The couple kept their stash in public storage at Stop and Store Storage Facility in Staten Island. Upon a Jan. 5 search of the storage unit, ordered by Judge Ramon Reyes Jr., authorities found thousands of pills in prescription pill bottles, a Ruger gun, over 150 blank prescription pads in Anderson’s name and a notebook of the prescription transactions, filled with fake patients and pharmacies.

“I’m trying to get back home to my kids,” Robinson said in court. “I’m sorry for everything I did.”

Robinson has a 16-year-old son in jail, for reasons unbeknownst to him and a 36-year-old son.

Robinson’s lawyer, Paul Petrus Jr., argued for a five-year sentence he said was justified by Robinson’s two years of army service in the 70s as well as his health conditions and drug abuse.

Robinson sat down during the sentencing, reportedly needing a hip replacement that he will be given in prison.

In 1985, Robinson became a bus driver while he was consumed by the crack epidemic in New York.

“I’m not terribly moved by the fact that you’re 65-years-old and have some health problems,” Glasser said to Robinson. “While you were driving a bus, you were using crack every day.”

In his over two-decade run of arrests, five of them included drugs charges, including a 2012 New Jersey charge for filling a phony prescription for pills. Robinson served less than a year in prison on all of his previous convictions.

Glasser intended to break that trend Wednesday, attributing the seriousness of the crime to the opioid crisis, saying bluntly, “people are dying from opioids.”

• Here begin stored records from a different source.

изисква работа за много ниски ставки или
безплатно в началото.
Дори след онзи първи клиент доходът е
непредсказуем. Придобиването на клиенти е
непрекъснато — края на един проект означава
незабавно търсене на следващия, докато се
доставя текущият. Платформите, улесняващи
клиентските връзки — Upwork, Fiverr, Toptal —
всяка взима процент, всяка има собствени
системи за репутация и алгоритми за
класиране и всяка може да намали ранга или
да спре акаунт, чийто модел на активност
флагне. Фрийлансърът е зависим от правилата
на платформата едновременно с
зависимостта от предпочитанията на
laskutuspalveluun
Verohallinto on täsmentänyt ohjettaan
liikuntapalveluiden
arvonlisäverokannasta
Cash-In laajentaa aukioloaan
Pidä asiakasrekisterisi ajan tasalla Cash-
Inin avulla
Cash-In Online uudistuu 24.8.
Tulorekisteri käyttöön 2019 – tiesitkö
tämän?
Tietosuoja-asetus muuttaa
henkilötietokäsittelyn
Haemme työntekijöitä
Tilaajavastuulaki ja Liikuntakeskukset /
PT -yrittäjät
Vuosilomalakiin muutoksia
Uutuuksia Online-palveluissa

Oxycodone addictions often lead addicts to seek cheaper opioids, like heroin, which can be laced with the deadly drug, fentanyl.

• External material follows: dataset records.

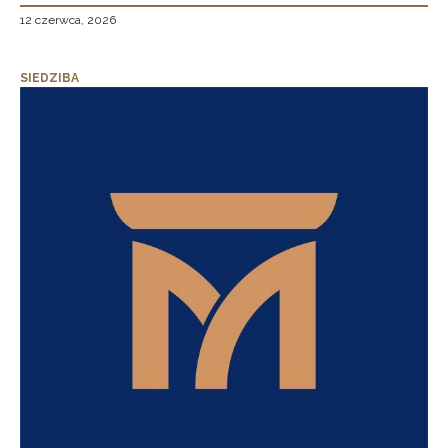
12 czerwca, 2026
SIEDZIBA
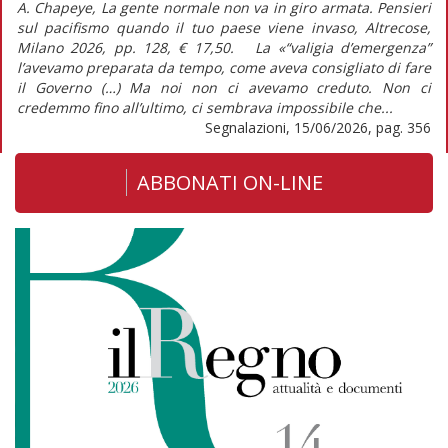
A. Chapeye, La gente normale non va in giro armata. Pensieri
sul pacifismo quando il tuo paese viene invaso, Altrecose,
Milano 2026, pp. 128, € 17,50. La «“valigia d’emergenza”
l’avevamo preparata da tempo, come aveva consigliato di fare
il Governo (…) Ma noi non ci avevamo creduto. Non ci
credemmo fino all’ultimo, ci sembrava impossibile che...
Segnalazioni, 15/06/2026, pag. 356
ABBONATI ON-LINE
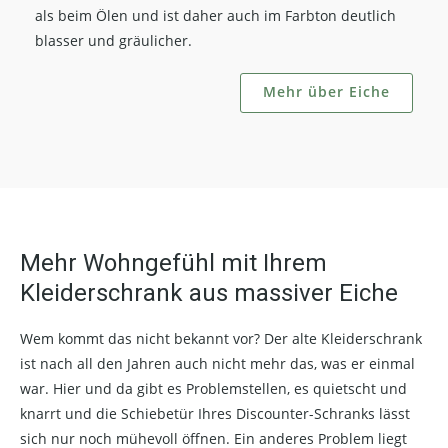
als beim Ölen und ist daher auch im Farbton deutlich
blasser und gräulicher.
Mehr über Eiche
Mehr Wohngefühl mit Ihrem
Kleiderschrank aus massiver Eiche
Wem kommt das nicht bekannt vor? Der alte Kleiderschrank
ist nach all den Jahren auch nicht mehr das, was er einmal
war. Hier und da gibt es Problemstellen, es quietscht und
knarrt und die Schiebetür Ihres Discounter-Schranks lässt
sich nur noch mühevoll öffnen. Ein anderes Problem liegt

There were 223 overdose deaths in 2015, according to a statement by the NYC Department of Health and Mental Hygiene. And in 2016, there were almost more than three times as many overdoses than homicide deaths, according to the acting District Attorney Eric Gonzalez.

Robinson limped out of the courtroom meticulously opening and closing his mouth and gripping his cane.

“I think that he got a significant sentence,” Petrus said. “And I know that the family is taking it very hard and he is too.”